(Prompt A):
In the email excerpt on location signing, what level of granularity does the writer say would be enough in some countries to reach the correct PSAP?
*-*-*
The one for routing does not need to provide a perfect precision, as we 
know. For some countries it would be sufficient to use state granularity 
to hit the correct PSAP.

I am also addressing those people who argue that "Operators will never 
provide location information to the end host because they want to make 
money with location-based applications. Hence, they can only use 
location-by-reference".

I don't want to create relationships between every VoIP provider and 
every access network provider in the world because I believe that this 
will do a lot of harm to the Internet. I am OK with a relationship 
between access network provider and PSAPs even though I see a lot of 
problems there as well.

If we have to use a location-by-reference mechanism for these operators 
then we don't need location signing.

I doubt that signed location information can be demanded for all 
emergency service calls since we will even see calls with absolutely no 
location information at all. Furthermore, we would have to tell the IEEE 
to go home since none of their solution does any sort of signing.

Ciao
Hannes


Richard Barnes wrote:
>> Take a large campus with thousands of offices. Unless you have a 
>> fairly elaborate delegation mechanism, somebody externally will have 
>> to sign for each and every room. This means that the organization has 
>> to operate a CA that is trusted by the proposed VESA entity, for 
>> example. We can't even get delegation to work within Internet2 and 
>> Columbia.
>
> Location granularity and certification granularity are two orthogonal 
> issues.  If there's one server that knows the geography of the whole 
> Columbia campus, then there's only one certificate to manage.  If you 
> have one per building, then you have might a few more, or you might 
> have each server reach back to a central signing server for a signature.
>
> --RB
>
>>
>>
>>
>>
>>>
>>> [AJW] It is not clear to me how authenticating millions of users and
>>> their multitude of identity mechanisms is any less daunting than
>>>
>>
>> We have such a mechanism, e.g., within IMS, namely P-Asserted-ID, 
>> which is very widely deployed, from what I can tell. Or the SIP 
>> identity mechanism, although that seems to just start getting 
>> traction. The PSAP wouldn't care whether and how the VSP verified the 
>> customer identity; it just gets a single client cert from the VSP in 
>> a TLS connection.
>>
>> You probably missed the discussion on this years ago, but your 
>> concern and the perceived difficulties of a global PKI motivated the 
>> current mechanism, as it only requires what customers must have 
>> already, namely a shared secret with their VSP, and web-style 
>> cross-provider trust with a single cert  for each provider.
*-*-*
(Prompt B):
Copy each line of the rows that contains the string "signals", matching case exactly.

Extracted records
*-*-*
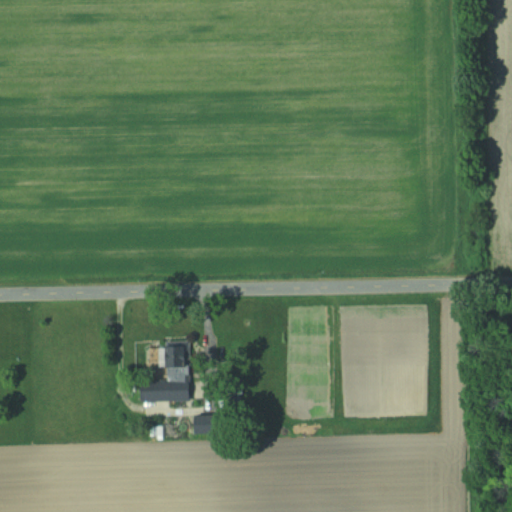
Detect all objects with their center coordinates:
road: (256, 288)
road: (119, 376)
building: (171, 376)
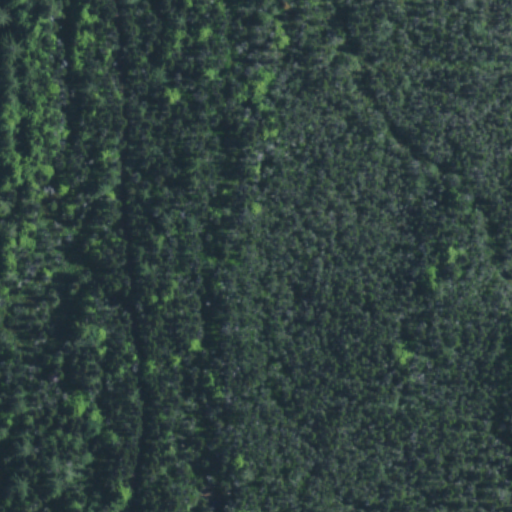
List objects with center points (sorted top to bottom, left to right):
road: (122, 256)
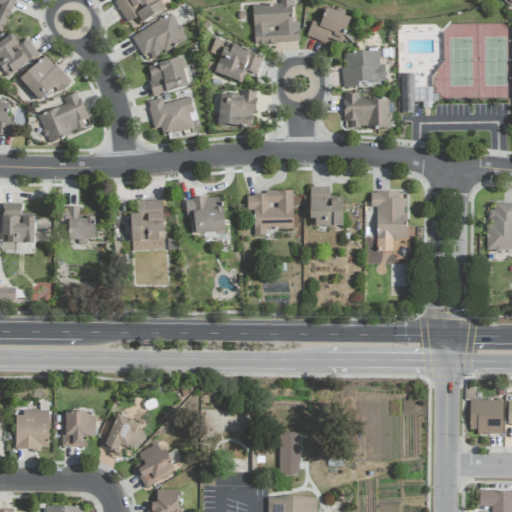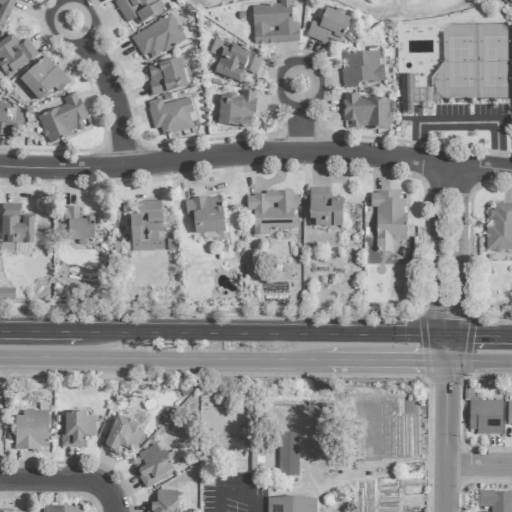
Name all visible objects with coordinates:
building: (509, 1)
park: (383, 7)
building: (138, 10)
building: (5, 11)
building: (274, 24)
building: (328, 27)
building: (157, 38)
building: (14, 55)
building: (236, 63)
building: (361, 69)
building: (167, 77)
building: (43, 79)
road: (109, 80)
building: (414, 94)
road: (303, 105)
building: (236, 110)
building: (365, 112)
building: (172, 116)
building: (63, 119)
building: (5, 122)
road: (225, 155)
road: (482, 168)
building: (324, 208)
building: (270, 211)
building: (205, 215)
building: (16, 225)
building: (78, 226)
building: (499, 226)
building: (146, 227)
road: (449, 249)
building: (7, 294)
traffic signals: (447, 308)
road: (209, 312)
road: (491, 315)
road: (45, 332)
road: (269, 334)
traffic signals: (477, 336)
road: (479, 336)
road: (447, 347)
road: (159, 359)
road: (382, 360)
road: (479, 360)
traffic signals: (423, 361)
road: (209, 375)
road: (489, 377)
traffic signals: (448, 384)
building: (509, 413)
building: (485, 416)
building: (76, 429)
building: (31, 431)
road: (446, 435)
building: (122, 437)
building: (288, 454)
road: (479, 466)
building: (152, 467)
road: (61, 481)
road: (234, 492)
parking lot: (233, 494)
building: (494, 501)
building: (163, 502)
building: (291, 504)
building: (291, 505)
road: (116, 506)
building: (511, 506)
building: (64, 509)
building: (4, 510)
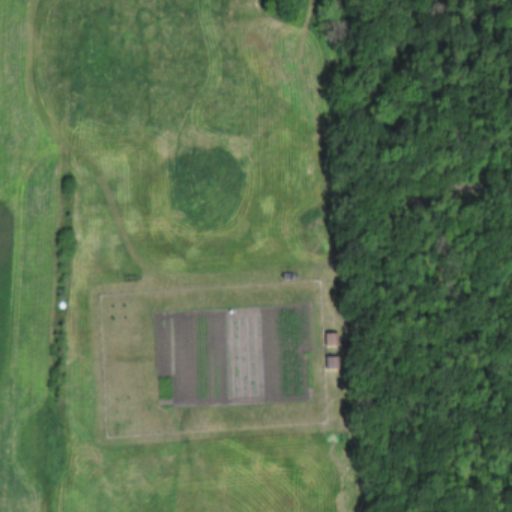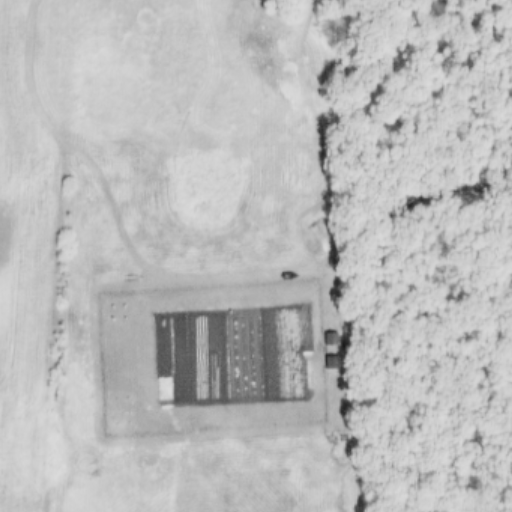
*-*-*
(Answer A):
State granularity.

(Answer B):
traffic signals: (447, 308)
traffic signals: (477, 336)
traffic signals: (423, 361)
traffic signals: (448, 384)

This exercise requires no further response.